For Newt, the situation is reversed. Six weeks ago, the media would have treated word that he might place third in the caucuses as a stunning comeback, given that the former speaker was widely written off after his campaign imploded last summer. Then Gingrich rocketed into first place in the polls and expectations soared; he might actually win Iowa! Romney would be mortally wounded! Uh, not so fast. That was before a super PAC with close ties to Romney unleashed a barrage of nearly $3 million in anti-Newt attack ads, which amounted to nearly half of all political commercials aired in the Hawkeye State.
Suddenly, Gingrich was saying he’d be happy to finish in the top four, and his campaign manager said fifth place would be just fine—not a particularly effective attempt to move the goalposts. If Gingrich does somehow make it to the top three, he can do a victory dance.
(Think this stuff doesn’t matter? Bill Clinton effectively won the 1992 New Hampshire primary by declaring himself the “Comeback Kid,” even though he finished second, because he clawed his way back from womanizing and draft-dodging allegations. But the trick got old. When Joe Lieberman in 2004 exulted over being in “a three-way split decision for third place,” despite being mired in single digits in New Hampshire, everyone scoffed.)
Finishing out of the “top tier,” as defined by the media-politico complex, would be bad news for Michele Bachmann and Rick Perry, both of whom briefly led the Iowa polls. Every time they turn around, reporters will be asking whether they plan to drop out.

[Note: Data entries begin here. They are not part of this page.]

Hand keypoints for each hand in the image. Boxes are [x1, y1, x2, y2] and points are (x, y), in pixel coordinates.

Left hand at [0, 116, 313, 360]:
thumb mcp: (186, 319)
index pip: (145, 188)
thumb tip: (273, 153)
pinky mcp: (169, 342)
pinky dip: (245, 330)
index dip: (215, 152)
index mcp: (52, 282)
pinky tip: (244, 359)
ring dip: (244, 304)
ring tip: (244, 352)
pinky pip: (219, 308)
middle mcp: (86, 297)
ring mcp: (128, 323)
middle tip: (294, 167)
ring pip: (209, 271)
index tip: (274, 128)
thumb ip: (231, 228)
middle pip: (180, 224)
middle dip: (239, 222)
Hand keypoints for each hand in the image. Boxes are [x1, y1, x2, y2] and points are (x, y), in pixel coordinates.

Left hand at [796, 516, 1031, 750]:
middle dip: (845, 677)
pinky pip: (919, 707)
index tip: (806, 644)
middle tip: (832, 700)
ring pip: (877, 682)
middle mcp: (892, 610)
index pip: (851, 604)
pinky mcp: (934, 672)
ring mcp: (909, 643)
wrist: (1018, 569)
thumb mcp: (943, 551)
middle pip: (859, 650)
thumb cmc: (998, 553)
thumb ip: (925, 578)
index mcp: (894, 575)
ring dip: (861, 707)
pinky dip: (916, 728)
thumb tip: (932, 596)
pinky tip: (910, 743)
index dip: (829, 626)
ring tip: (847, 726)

In such an environment, fundraising tends to dry up, a vicious cycle that forces most candidates to the sidelines.
To underscore the absurdity of the process further, 119,000 Republicans turned out four years ago, so these distinctions about who grabbed a ticket out of Iowa and who didn’t often turn on one candidate pulling a thousand votes more than the next one. And these aren’t just ordinary voters, but people willing to sit through a community meeting at 7 p.m. on a cold January night. What’s more, no delegates are awarded on caucus night, which simply starts a long and complicated process.

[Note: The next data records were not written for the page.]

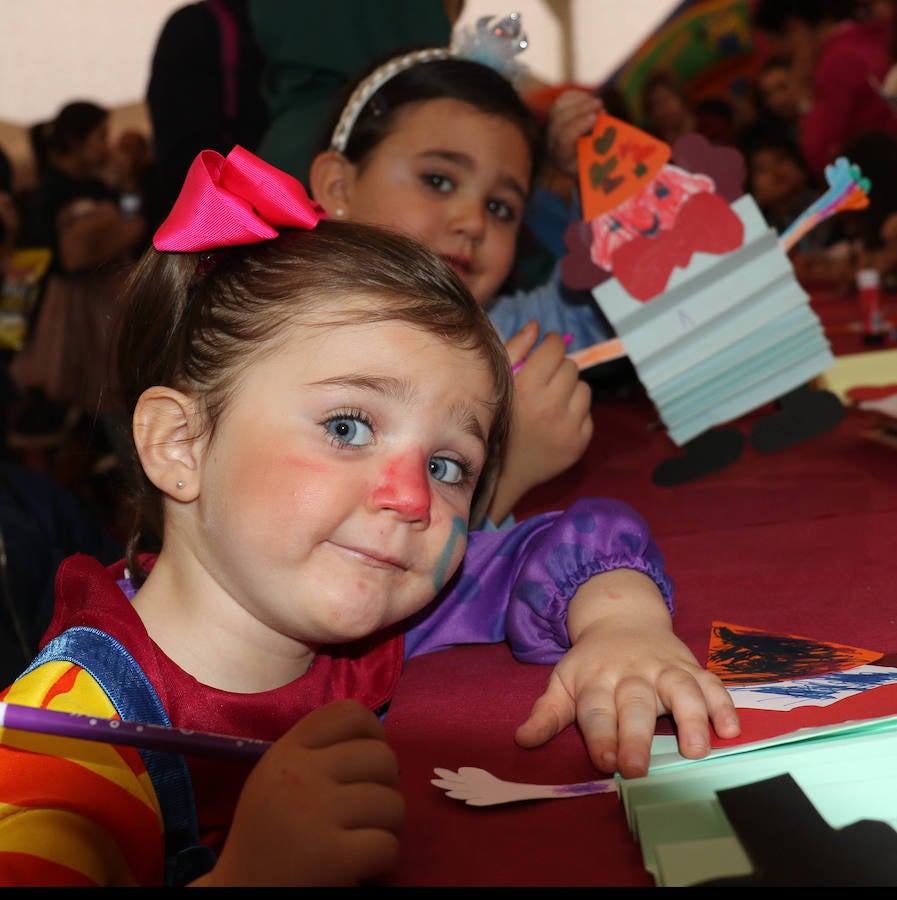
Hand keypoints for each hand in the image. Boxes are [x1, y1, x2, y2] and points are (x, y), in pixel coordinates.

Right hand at [194, 700, 404, 885]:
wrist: (240, 892)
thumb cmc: (268, 833)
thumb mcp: (279, 776)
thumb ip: (318, 750)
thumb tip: (377, 740)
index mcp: (287, 750)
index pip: (349, 713)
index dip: (373, 733)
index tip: (369, 760)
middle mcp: (300, 774)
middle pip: (381, 757)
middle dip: (387, 785)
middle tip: (370, 809)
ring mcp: (315, 813)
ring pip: (392, 803)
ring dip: (389, 826)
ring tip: (367, 837)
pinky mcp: (330, 857)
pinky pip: (388, 846)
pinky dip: (385, 861)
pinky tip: (364, 865)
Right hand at [487, 323, 592, 522]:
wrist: (501, 474)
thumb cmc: (494, 422)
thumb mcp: (495, 383)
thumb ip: (515, 351)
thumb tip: (538, 326)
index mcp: (526, 388)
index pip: (556, 349)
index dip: (552, 343)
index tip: (547, 347)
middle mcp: (550, 406)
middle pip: (571, 366)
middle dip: (559, 368)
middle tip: (544, 380)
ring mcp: (568, 427)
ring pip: (584, 388)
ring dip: (570, 389)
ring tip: (551, 401)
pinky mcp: (580, 443)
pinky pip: (588, 413)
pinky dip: (575, 413)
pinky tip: (556, 421)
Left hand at [514, 569, 740, 778]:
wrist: (622, 617)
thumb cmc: (592, 663)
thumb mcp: (563, 682)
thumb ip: (547, 713)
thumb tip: (522, 740)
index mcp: (596, 680)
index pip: (596, 710)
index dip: (599, 735)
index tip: (604, 761)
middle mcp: (631, 674)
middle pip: (635, 704)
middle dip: (637, 735)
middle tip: (638, 767)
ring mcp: (664, 669)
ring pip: (681, 689)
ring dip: (690, 718)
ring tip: (696, 750)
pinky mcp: (690, 667)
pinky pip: (711, 683)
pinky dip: (724, 704)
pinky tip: (731, 729)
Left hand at [546, 89, 603, 179]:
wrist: (583, 164)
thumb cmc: (595, 165)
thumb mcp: (598, 163)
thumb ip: (600, 149)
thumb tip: (604, 127)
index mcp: (561, 159)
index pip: (563, 139)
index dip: (578, 126)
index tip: (595, 117)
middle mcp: (551, 144)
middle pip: (559, 121)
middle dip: (580, 109)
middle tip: (600, 104)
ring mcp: (550, 129)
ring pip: (558, 108)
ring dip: (580, 101)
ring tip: (598, 103)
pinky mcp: (554, 117)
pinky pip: (561, 101)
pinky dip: (576, 97)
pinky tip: (589, 99)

Why, then, does Iowa—a state far whiter and more rural than most of America—get to play such an outsize role? Well, it performs more of a winnowing function in GOP contests, where the evangelical vote can be as high as 40 percent. Mike Huckabee went nowhere after winning the caucuses in 2008, while John McCain, who finished fourth, wound up as the nominee. Iowa is in some ways a funhouse mirror, distorting the process as everyone else suspends disbelief and plays along.
State officials, such as Gov. Terry Branstad, tell me Iowa deserves its kickoff spot because the well-informed citizenry peppers the candidates with tough questions. But even they had to admit there was far less of that this year, when the candidates spent much of their time in TV studios and at network-sponsored debates rather than pressing the flesh in Des Moines and Cedar Rapids.
If Santorum finishes strongly—and he’s largely escaped media scrutiny because his rise began in the final week—it will partially vindicate the old-fashioned shoe-leather approach. He conducted more than 300 events in the state. Now he’s talking about making a stand in New Hampshire, knowing full well the way the press scores these things. “We just have to exceed expectations, which right now are pretty low,” Santorum told Politico.
But that in turn depends on whether Santorum’s Iowa vote is deemed better than expected, worse than expected, or somewhere in the muddled middle. Within a day or two the press will be obsessing about New Hampshire, and except for those left behind as roadkill, Iowa may well prove not to have mattered very much.